Впрочем, когда Ленин желал и призывал поражение России в японской, затем в мировой войне, он не был особо оригинален. К концу 1918 года представители разных слоев российской элиты с энтузиазмом встречали немецкие войска в Киеве — «матери городов русских»; то же самое, вероятно, могло бы случиться и во множестве других мест рухнувшей империи. Диссиденты и либералы всех стран и времен с восторгом встречают каждое поражение своего — «как-же-меня-доставшего!» государства от чужаков, которые в их глазах неизменно предстают более разумными, справедливыми и вообще более «прогрессивными», чем власть в своем отечестве. Даже если речь идет о ничуть не менее авторитарной и жестокой императорской Японии, как у множества русских интеллигентов начала XX века. Или о коммуноидном Вьетнаме, об одичавшем вконец Ираке и ближневосточной гон-компании профессиональных беженцев в четвертом поколении — как у перенявших эстафету интеллигентов Европы, США и даже Израиля.

Не случайно «чистый» либерализм, начав с сочувствия униженным, в конце концов неминуемо скатывается к упоению всяческой левизной и к воспеванию полной, казалось бы, своей противоположности — социальной агрессии. При условии, что направлена она против пошлой буржуазности мира, где правят якобы «образованные белые мужчины». (На самом деле не правят уж давно! Ярчайший тому пример — история Билла Клинтона, который на пике власти пережил позорный скандал с девицей Моникой и едва не лишился президентских регалий, а совсем недавно от лица своей великой державы покорно просил прощения у азиатского коммунистического диктатора, дабы спасти двух других девиц, отличившихся самонадеянностью вполне либерального свойства.)

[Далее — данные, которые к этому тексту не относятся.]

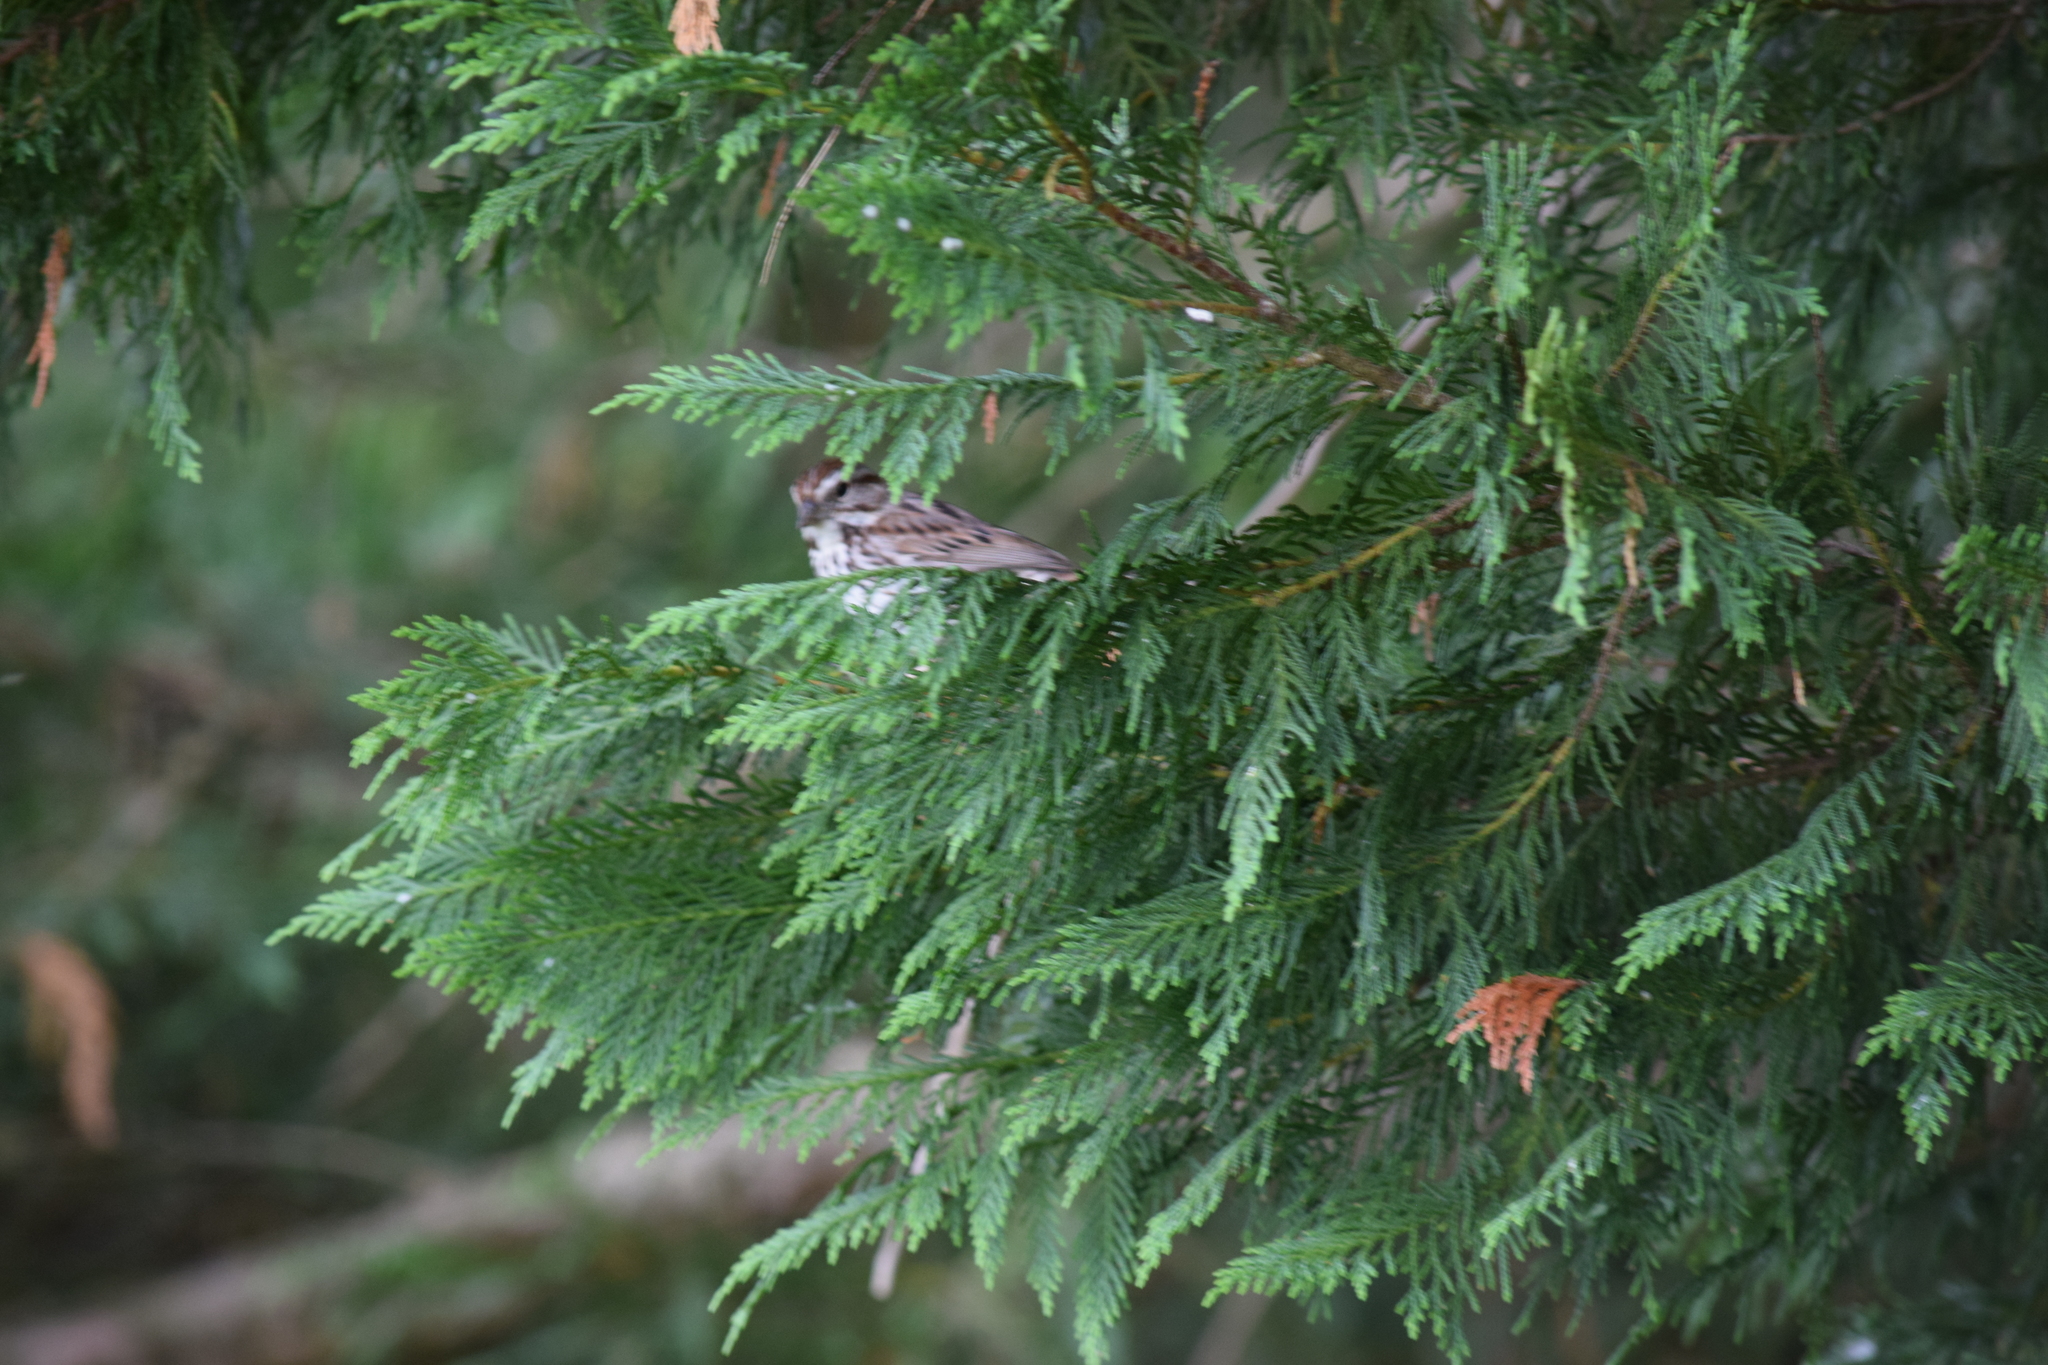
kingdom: Animalia
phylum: Chordata
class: Aves
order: Passeriformes
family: Passerellidae
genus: Melospiza
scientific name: Melospiza melodia
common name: Song sparrow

Бердяев, разоблачая революцию и свихнувшихся на ее почве интеллигентов, писал: «Вся история русской интеллигенции подготовляла коммунизм. В коммунизм вошли знакомые черты: жажда социальной справедливости и равенства, признание класса трудящихся высшим человеческим типом, отвращение к капитализму и буржуазии, стремление к целостному миросозерцанию и целостному отношению к жизни, сектантская нетерпимость, подозрительность и враждебное отношение к культурной элите, исключительная посюсторонность, отрицание духа и духовных ценностей, придание материализму почти теологического характера» [Бердяев, 1990: 100]. He исключено, что философ, начинавший как марксист, свел все проблемы к духовным, нравственным и интеллектуальным оттого, что прозревал ту эпоху, когда во многих странах фактически исчезнут бедность и угнетение. А терроризм — как «мультикультурный», так и прямой физический — будет расцветать еще пышней и страшней.